At one time, more than 150 fishing boats—most manned by Portuguese fishermen—made their home in our harbor. In 1947, two Provincetown fishermen visited Gloucester for the annual Blessing of the Fishing Fleet, a ceremony to honor and protect New Englanders who depended on the sea to feed their families and local residents. It has remained a tradition for more than 70 years.
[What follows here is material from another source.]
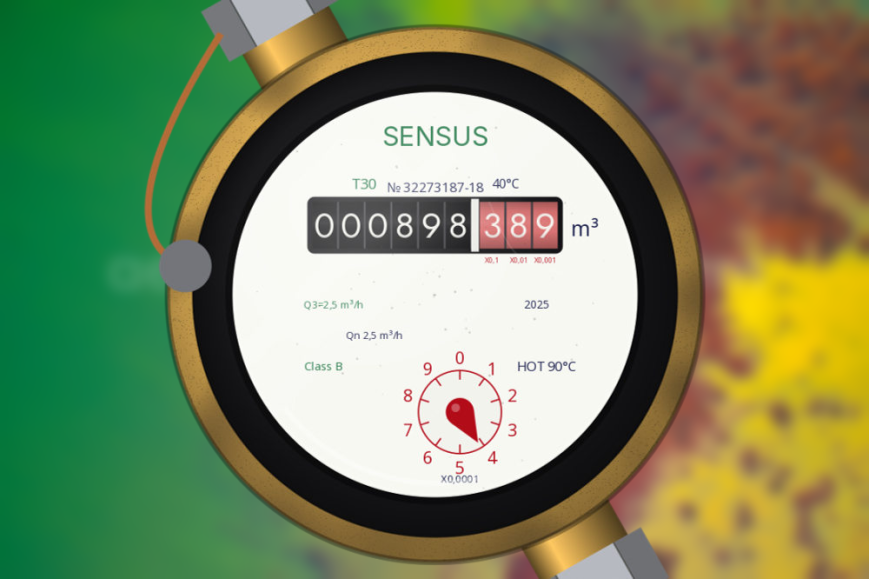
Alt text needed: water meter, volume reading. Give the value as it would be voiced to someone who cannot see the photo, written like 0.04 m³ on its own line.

It’s important to note that the Portuguese community was among the first to welcome African-Americans to Provincetown. The Portuguese, some of whom had darker skin, were not welcomed by the Yankees when they first arrived here. Knowing the sting of discrimination, they wanted to help the enslaved Blacks passing through Provincetown on their journey to freedom.
The Jamaican Flag
On August 6, Jamaican Independence Day, we flew the Jamaican flag over High Pole Hill. On that date in 1962, the Colony of Jamaica gained its independence from Great Britain.
2021 was the first year in which we flew the Jamaican flag. Initially, people from Jamaica came to Provincetown to support our booming summer season, but over time many have settled in and become year-round residents. We now have several generations of residents with Jamaican heritage that are part of the life-blood of Provincetown.
This is a town that is built upon tourism, and the service industry—food and lodging—is central to our economy. We literally could not survive without our Jamaican brothers and sisters, and so we flew their national flag out of respect and with appreciation for the ways they’ve enriched our community.
Flying High and Standing Tall
Flying these flags is one of the many ways we demonstrate our commitment to welcoming pilgrims of all kinds— including Afro-Caribbean, Jamaicans, Eastern Europeans, Portuguese, gays, straights, transgendered, artists, environmentalists and others. This gesture exemplifies PMPM’s core values and our ongoing mission to foster and promote TRUTH: Tolerance-Respect-Unity-Trust-and Her-His and Their story.
Our mission reflects what Provincetown itself is all about: acceptance and tolerance for any and all who come here. It is our fervent desire to promote those values not only within our community but across our whole nation and globe.